Perhaps you know the feeling: You are all set to take the plunge into digital dentistry and you want to start using an intraoral scanner, but you are not quite sure how to tackle this seemingly daunting task? First of all: Getting started in digital impression-taking is easier than you’d think. There are solutions out there that ensure a comfortable smooth ride into digital dentistry without you having to change every inch of your existing practice life. What is true for other technologies is also true for intraoral scanners: When something has become the new normal, it is ready to be adopted on a broad basis. Modern intraoral scanners are a mature technology. Now it’s time to put them through their paces in everyday dentistry.
Handling and ease of use are decisive criteria
for anybody interested in buying an intraoral scanner.
Sometimes you may find yourself in a tough situation. Dentists are increasingly confronted with conflicting requirements. They have to reconcile proven ways of doing their work with new concepts, harmonize manual procedures with digital techniques; juggle patient care with the demands for efficiency, strike a sound work-life balance whilst meeting expectations of around-the-clock availability. It is no mean feat to accommodate all these requirements in the hurly-burly of daily practice life – not to mention paying attention to the new technology that keeps arising. Just getting your head around the latest terminology can be mind boggling: cloud computing, big data, artificial intelligence, virtual reality, augmented reality … new terms keep cropping up, making everything sound even more complicated.
Here’s a tip: Don’t be flustered by the loud marketing hype and claims of innovation. Instead, put things into perspective and focus on steady, consistent technological progress. Ultimately, digital is only a matter of getting used to.
We all got used to it: digital technologies have long
become an integral part of our day-to-day lives.
Once we turn our mind and attention to tech, our digital know-how will grow almost without us noticing it.
Today, the question is no longer how much a dental practice should digitalize but at which point the digitalization process should start. So, where do I start? Digital impression-taking is considered one of the most important steps. While digital manufacturing processes are the order of the day in dental labs, many dental practices are still using analog workflows. The crux is: if there is no data, there is no process.
A smart intraoral scanner such as VivaScan allows you to take a digital impression and send the Information to the lab using the usual sequence – it’s convenient and straightforward.
Moving over to digital impression-taking does not mean that you have to radically change the way you do things in your practice. Rather, it is about optimizing and simplifying a familiar clinical workflow (impression taking) for your own good as well as for the good of your practice team and patients.
A complex procedure does not need to be complicated.
State-of-the-art intraoral scanners are designed for fast and straightforward scanning procedures. These user-friendly scanners are based on open software, feature compact dimensions and impress with canny details and intuitive handling. They can be integrated smoothly into the existing sequence of jobs in the practice and therefore offer an ideal starting point for implementing a digital workflow.
Ideally, digital impression-taking can be easily integrated into your existing processes without requiring additional equipment. The VivaScan intraoral scanner, for instance, does not require a great many cables and plug-ins. It’s Plug & Play – only one cable is required to connect the scanner directly to a laptop.
Given its slimfit, lightweight design, the VivaScan scanner allows you to capture data with ease during the scanning process. It only takes an instant to complete an oral scan. The scans are automatically saved and available for further processing.
The oral scan can be viewed on the screen from all angles. If necessary, selective adjustments can be realized in real-time and any faulty sections can be rescanned. The user interface of the software is easy to navigate and understand. Given its intuitive operation, users will find their way around the software with ease even if they are new to it.
While the process of digital intraoral data capturing is different from conventional impression-taking methods, the subsequent steps remain virtually unchanged, except for the fact that a digital workflow is used.
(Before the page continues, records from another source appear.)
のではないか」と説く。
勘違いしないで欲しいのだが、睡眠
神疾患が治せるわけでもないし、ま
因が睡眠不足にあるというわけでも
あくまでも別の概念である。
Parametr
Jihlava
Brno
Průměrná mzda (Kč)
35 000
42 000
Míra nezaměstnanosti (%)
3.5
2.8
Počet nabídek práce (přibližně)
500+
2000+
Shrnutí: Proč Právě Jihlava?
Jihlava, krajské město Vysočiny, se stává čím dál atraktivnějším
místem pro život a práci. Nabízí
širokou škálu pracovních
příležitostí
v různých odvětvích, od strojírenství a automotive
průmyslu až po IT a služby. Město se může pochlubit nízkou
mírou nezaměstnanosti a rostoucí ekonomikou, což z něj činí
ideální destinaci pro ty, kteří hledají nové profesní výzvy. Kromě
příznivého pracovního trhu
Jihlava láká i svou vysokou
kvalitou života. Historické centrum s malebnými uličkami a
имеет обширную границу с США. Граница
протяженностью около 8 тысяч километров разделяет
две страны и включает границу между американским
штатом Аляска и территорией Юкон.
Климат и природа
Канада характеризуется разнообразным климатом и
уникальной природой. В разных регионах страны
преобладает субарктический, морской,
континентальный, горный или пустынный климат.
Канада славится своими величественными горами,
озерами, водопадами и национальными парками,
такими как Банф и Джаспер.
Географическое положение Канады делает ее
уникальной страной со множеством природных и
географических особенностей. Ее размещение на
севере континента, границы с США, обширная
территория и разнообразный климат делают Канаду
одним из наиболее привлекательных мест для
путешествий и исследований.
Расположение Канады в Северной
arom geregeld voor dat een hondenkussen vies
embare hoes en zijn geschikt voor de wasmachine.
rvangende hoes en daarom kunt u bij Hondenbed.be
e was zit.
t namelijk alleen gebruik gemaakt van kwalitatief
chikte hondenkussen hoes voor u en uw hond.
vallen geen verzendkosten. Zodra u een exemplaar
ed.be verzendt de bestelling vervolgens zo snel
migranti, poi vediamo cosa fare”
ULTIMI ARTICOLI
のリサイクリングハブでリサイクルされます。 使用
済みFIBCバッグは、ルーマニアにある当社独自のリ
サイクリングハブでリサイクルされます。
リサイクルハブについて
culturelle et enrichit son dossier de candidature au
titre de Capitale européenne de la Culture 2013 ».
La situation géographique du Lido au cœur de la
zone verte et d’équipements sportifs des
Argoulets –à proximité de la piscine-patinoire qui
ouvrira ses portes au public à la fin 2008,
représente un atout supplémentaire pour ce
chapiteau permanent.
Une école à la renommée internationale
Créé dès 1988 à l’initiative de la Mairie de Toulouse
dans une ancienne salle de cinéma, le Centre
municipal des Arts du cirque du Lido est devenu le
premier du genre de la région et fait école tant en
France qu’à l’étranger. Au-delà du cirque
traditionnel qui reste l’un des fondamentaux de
The digitized records are sent to the dental laboratory of choice, ideally using a file sharing portal. VivaScan comes with an integrated file sharing solution that combines instant data transmission with data security. It only takes one click to save the scans to the Ivoclar Cloud. The chosen dental lab receives a notification and can download the data in near real-time. Dentists can communicate with dental technicians directly, discussing the details of the patient’s case on the basis of the scan data (virtual model).
As VivaScan uses an open data format, the lab can process the data using its favourite manufacturing system (CAD/CAM). Whether it is an all-ceramic IPS e.max crown, a monolithic zirconia bridge or an orthodontic appliance, a digital workflow can often be used from start to finish (without analog model). Should an analog model be required (e.g. for veneering an anterior crown), the scan data can be used to easily generate a physical model (e.g. by 3D printing).
And you will soon realize that intraoral scanners do more than just replace conventional procedures with digital processes. They push open the door to new areas of application that offer increased efficiency, more security and better treatment options for patients:
Getting started in digital dentistry is by no means an insurmountable task nor is it a project of epic proportions. Intuitive intraoral scan solutions such as VivaScan provide a smooth ride into digital dentistry without the need for radically changing existing workflows in the dental practice. Why complicate things – when simple is just as good?